Они сходятся. Потом снова провожают друг друга «один разок». Она убегает, не оглядываясь. Но у калитки она поворачивает голову. Он стоит на углу. Она снимает рукавичку и машет ею, потом скрывается в воротах, потом воровски приоткрывает калитку и выглядывает наружу. Он стоит на углу. Тогда она громко хлопает калиткой и бежит по двору к крыльцу.


Он идет домой. Возле кинематографа «Мулен-Руж» — длинная полоска льда, раскатанная ребятишками. Он разбегается и скользит по ней, широко расставив руки. Потом сбрасывает ком снега с какого-то карниза, сдвигает на затылок фуражку и, распахнув шинель, закладывает руки в карманы брюк.


Подходя к дому, он снова застегивается и надвигает фуражку на лоб. Пройдя двор, он крадучись вступает в сени и, взявшись за скобу кухонной двери, приподнимает её на петлях. Благодаря этой маленькой хитрости дверь открывается бесшумно. Что касается половиц в кухне, то из них только четыре скрипят, он знает, какие и в каких местах. Он благополучно минует опасные пункты и прокрадывается в комнату.

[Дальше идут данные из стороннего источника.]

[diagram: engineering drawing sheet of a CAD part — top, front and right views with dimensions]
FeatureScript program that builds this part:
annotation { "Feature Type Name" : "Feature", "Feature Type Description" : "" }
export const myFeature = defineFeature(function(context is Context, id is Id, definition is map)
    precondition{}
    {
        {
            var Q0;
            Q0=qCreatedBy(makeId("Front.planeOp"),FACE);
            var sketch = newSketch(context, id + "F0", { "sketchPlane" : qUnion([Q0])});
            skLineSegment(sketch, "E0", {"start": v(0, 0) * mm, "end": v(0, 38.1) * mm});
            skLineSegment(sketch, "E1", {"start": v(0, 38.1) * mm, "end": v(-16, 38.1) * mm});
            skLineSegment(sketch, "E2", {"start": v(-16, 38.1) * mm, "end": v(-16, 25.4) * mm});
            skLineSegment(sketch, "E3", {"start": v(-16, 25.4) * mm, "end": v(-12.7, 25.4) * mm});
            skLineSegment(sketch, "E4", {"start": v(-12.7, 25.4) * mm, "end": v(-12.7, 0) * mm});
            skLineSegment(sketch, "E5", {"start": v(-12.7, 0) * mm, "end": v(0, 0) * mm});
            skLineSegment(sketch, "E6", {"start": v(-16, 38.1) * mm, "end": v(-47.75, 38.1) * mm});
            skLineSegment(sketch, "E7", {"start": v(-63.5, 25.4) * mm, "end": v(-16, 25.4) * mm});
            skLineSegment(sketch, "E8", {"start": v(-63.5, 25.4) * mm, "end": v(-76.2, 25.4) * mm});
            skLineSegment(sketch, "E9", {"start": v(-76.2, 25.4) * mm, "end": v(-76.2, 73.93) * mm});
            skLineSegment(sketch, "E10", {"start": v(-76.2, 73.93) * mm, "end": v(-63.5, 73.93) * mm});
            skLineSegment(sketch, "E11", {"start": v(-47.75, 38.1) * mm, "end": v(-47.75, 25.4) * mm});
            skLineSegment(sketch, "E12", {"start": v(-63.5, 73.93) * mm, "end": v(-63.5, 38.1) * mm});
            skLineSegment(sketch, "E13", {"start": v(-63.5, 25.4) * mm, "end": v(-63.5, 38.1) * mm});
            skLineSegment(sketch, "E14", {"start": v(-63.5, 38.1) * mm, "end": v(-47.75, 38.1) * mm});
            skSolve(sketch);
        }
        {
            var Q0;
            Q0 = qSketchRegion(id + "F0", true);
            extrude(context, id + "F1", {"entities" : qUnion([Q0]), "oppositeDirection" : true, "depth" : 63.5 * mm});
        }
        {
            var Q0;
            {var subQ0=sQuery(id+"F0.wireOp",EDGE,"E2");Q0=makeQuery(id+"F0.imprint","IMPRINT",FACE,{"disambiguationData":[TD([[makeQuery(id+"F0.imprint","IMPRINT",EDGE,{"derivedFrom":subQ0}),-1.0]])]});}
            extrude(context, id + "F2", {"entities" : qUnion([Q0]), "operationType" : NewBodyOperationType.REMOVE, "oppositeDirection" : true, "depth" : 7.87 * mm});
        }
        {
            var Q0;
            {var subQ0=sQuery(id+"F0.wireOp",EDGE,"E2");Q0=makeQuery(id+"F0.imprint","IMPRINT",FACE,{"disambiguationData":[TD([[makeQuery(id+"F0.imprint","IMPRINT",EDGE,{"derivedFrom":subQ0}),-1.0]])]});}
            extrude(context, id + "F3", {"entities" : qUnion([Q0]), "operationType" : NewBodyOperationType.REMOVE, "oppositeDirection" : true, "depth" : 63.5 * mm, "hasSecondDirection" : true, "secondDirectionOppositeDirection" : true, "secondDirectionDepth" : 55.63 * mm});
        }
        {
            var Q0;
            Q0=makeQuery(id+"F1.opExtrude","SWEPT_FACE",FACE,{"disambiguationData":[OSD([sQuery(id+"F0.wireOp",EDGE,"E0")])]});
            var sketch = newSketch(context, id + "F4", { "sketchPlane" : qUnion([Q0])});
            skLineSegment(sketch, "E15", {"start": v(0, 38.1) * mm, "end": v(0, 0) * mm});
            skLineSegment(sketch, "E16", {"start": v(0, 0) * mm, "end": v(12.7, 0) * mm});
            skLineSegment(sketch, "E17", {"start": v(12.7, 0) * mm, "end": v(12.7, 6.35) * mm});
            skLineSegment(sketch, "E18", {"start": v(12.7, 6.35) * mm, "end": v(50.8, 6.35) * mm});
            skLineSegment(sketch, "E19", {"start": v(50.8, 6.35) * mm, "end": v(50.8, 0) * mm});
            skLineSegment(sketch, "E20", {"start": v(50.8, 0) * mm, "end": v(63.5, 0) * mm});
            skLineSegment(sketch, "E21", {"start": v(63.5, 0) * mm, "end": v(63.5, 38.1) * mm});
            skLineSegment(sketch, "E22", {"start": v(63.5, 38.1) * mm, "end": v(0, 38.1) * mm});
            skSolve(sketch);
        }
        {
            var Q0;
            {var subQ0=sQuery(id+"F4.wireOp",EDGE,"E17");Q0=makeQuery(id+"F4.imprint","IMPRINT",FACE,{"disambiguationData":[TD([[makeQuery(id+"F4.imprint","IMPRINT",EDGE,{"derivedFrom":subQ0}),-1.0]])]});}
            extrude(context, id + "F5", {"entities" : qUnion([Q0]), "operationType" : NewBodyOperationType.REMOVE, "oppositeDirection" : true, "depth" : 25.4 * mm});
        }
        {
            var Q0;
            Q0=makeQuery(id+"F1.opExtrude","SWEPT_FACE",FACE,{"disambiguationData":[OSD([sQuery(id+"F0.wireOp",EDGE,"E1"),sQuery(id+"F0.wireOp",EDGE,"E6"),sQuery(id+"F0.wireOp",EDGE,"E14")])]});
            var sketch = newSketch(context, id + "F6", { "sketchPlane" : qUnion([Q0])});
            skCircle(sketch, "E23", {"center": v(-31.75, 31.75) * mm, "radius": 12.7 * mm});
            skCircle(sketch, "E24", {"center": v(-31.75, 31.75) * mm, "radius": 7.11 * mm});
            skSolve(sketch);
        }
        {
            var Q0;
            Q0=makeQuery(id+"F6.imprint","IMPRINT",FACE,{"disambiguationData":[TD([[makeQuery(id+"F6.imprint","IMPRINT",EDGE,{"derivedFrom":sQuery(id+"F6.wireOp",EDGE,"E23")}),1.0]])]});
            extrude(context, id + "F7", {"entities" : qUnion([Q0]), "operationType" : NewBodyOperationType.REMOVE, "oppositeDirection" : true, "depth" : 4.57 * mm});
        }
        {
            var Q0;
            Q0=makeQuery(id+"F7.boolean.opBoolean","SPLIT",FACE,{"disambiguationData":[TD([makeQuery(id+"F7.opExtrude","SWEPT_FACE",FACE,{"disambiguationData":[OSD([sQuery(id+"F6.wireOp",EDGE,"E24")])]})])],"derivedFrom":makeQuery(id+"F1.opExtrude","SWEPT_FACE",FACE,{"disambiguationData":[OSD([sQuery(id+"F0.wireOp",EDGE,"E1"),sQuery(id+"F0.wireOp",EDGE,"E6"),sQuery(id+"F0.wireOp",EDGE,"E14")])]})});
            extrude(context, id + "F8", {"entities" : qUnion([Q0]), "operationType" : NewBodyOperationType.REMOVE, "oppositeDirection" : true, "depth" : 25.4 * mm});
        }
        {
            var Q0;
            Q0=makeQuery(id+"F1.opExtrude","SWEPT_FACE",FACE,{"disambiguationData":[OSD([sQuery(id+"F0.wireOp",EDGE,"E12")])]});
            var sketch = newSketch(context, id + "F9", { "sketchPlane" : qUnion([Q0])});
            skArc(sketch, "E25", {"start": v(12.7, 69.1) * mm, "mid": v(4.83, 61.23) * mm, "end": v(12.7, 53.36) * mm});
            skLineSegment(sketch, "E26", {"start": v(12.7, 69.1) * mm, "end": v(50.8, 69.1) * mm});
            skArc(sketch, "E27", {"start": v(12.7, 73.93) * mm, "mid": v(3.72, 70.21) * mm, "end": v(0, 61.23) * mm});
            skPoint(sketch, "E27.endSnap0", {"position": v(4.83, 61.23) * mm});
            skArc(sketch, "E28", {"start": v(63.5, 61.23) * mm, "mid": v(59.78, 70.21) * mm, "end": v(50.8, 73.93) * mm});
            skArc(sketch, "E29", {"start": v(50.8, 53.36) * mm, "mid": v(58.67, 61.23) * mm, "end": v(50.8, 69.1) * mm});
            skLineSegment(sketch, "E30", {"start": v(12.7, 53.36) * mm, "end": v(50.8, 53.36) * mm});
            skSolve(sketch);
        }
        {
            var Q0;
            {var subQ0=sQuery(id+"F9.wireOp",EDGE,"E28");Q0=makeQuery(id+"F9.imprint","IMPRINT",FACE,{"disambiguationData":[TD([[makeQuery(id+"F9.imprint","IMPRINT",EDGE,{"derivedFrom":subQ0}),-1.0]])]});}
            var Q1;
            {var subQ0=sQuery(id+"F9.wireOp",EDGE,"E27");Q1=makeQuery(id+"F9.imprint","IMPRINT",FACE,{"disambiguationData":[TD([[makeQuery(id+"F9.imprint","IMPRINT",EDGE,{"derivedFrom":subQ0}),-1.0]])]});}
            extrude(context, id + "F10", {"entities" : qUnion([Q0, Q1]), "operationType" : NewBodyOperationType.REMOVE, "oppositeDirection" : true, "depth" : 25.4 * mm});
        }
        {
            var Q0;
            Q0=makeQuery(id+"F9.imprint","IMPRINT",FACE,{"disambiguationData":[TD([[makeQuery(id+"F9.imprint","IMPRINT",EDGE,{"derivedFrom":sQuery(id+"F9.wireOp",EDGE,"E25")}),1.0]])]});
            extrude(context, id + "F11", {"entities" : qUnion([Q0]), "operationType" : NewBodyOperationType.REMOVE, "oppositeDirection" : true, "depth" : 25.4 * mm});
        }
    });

Все предосторожности оказываются, однако, совершенно излишними. В комнате горит свет. За столом сидит Софья Моисеевна в нижней юбке и платке.


Илюша смущенно переминается у порога:


— Почему ты не спишь, мама?


Софья Моисеевна поднимает на сына смятое бессонницей лицо.


— Мне ведь не нужно утром в гимназию, — говорит она сердито.


Илюша, сутулясь, проходит в угол и снимает шинель. Данька сладко посапывает в постели. Илюша подсаживается к нему — у них одна кровать на двоих — и, не глядя на мать, начинает расшнуровывать ботинок.


— Тебе, я вижу, стыдно смотреть в глаза матери.


— Почему стыдно?


— Почему? Это надо у тебя спросить. Я только хотела бы знать одно — долго ли это будет продолжаться?


Илюша молчит. Софья Моисеевна сморкается в подол нижней юбки. Она плачет. Лицо морщится и темнеет. В глубоких, въедливых морщинах блестят ручейки слез. Они катятся градом из потухших глаз — частые, обильные, горестные. У Илюши перехватывает дыхание.


— Не надо, мама, — говорит он тихо, — ну, не надо же.


Голос его тосклив и глух. Если б она знала… Если б она знала… Если б можно было сейчас броситься к ней, остановить, умолять — только не сейчас, мама, только не сейчас. Мне так хорошо, как никогда не было хорошо тебе в твоей жизни, оставь же это нетронутым… Но он сидит и молчит, сгорбясь, будто ожидая удара.